WORK TO COMPLETE:
#1 From the news story on food sensitivities below, quote everything from "For years, Faye" down to "Tracy Konoske said.".
#2 Write the next part of the news story below on food sensitivities and allergy-friendly foods, picking up after its last sentence.

##### GIVEN TEXT #####

BILLINGS- Gluten free and allergy friendly foods are becoming more common in grocery stores and restaurants.
The adjustments to menus and stock coincides with an increase in Americans associating food with illness.
For years, Faye Egolf has struggled with her weight and an extensive list of health problems ranging from asthma and headaches to irritable bowel syndrome and chronic pain. She tried countless unsuccessful diets, some limiting her to 500 calories a day, and pleaded with doctors for help.
“Last year, three hours a day of work was all I could handle,” Egolf said.
In June, she met with a registered dietitian who tested her for food sensitivities. The test surprisingly came back positive for some “healthy” foods like tomatoes and green beans.
“It is so individual. I’ve seen people react to rice, salmon, olive oil, tumeric–which is anti-inflammatory and should help joint pain. Everybody gets a different set of genes, and some people just don’t have the ability to detoxify as well as others,” registered dietitian Tracy Konoske said.
Konoske said when trigger foods are removed, patients have at least a 50-percent reduction in symptoms in eight to 10 days.
“What we do on a daily basis is so important, whether that’s meth or not getting enough sleep, or eating out of all the boxed food stuff verses eating all of this. We now know enough about the body to know that when you eat something, it does cross over into the blood. Now it’s in the circulation, and it can effect anything from joints to things like cancer,” Konoske said.

##### RECORD SET #####

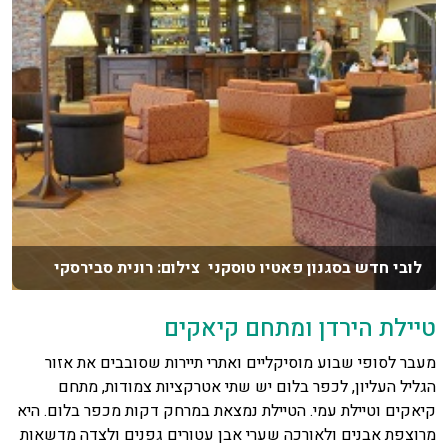
לובי חדש בסגנון פאטיו טוסקני צילום: רונית סבירסקי
טיילת הירדן ומתחם קיאקים
מעבר לסופי שבוע מוסיקליים ואתרי תיירות שסובבים את אזור
הגליל העליון, לכפר בלום יש שתי אטרקציות צמודות, מתחם
קיאקים וטיילת עמי. הטיילת נמצאת במרחק דקות מכפר בלום. היא
מרוצפת אבנים ולאורכה שערי אבן עטורים גפנים ולצדה מדשאות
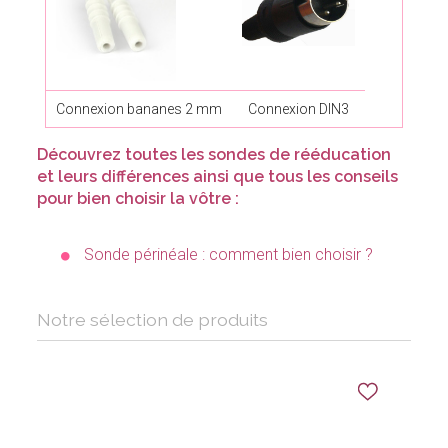
Connexion bananes 2 mm
Connexion DIN3
Découvrez toutes les sondes de rééducation
et leurs différences ainsi que tous les conseils
pour bien choisir la vôtre :
Sonde périnéale : comment bien choisir ?
Notre sélection de produits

#####

ANSWERS TO THIS EXERCISE:
#1
For years, Faye Egolf has struggled with her weight and an extensive list of health problems ranging from asthma and headaches to irritable bowel syndrome and chronic pain. She tried countless unsuccessful diets, some limiting her to 500 calories a day, and pleaded with doctors for help.
“Last year, three hours a day of work was all I could handle,” Egolf said.
In June, she met with a registered dietitian who tested her for food sensitivities. The test surprisingly came back positive for some “healthy” foods like tomatoes and green beans.
“It is so individual. I’ve seen people react to rice, salmon, olive oil, tumeric–which is anti-inflammatory and should help joint pain. Everybody gets a different set of genes, and some people just don’t have the ability to detoxify as well as others,” registered dietitian Tracy Konoske said.

#2
She says the way society processes foods is at least partially to blame for the increase in food sensitivities and chronic disease.
“Celiac disease has risen 400-percent in the last 30 years or so. They’ve analyzed blood samples from 30 years ago and now, and it’s not just that we’re better at detecting it. It’s actually increasing, and it’s because our food supply has changed,” Konoske said.
Egolf said after eliminating her trigger foods, she lost more than 20 pound in three months without counting calories, and most of her other symptoms disappeared.
“It’s not worth it to me to pay the price to have something I’m not supposed to have because the life I have now is so much better than before with all the sensitivies,” she said.
While she says there’s still a long road ahead to optimum health, for the first time she feels she is on it.
Food sensitivities are different than allergies. Sensitivities don’t involve the same anti-bodies, and the reaction is usually delayed.
Testing is also different from allergy testing, and some in the medical community question it’s accuracy.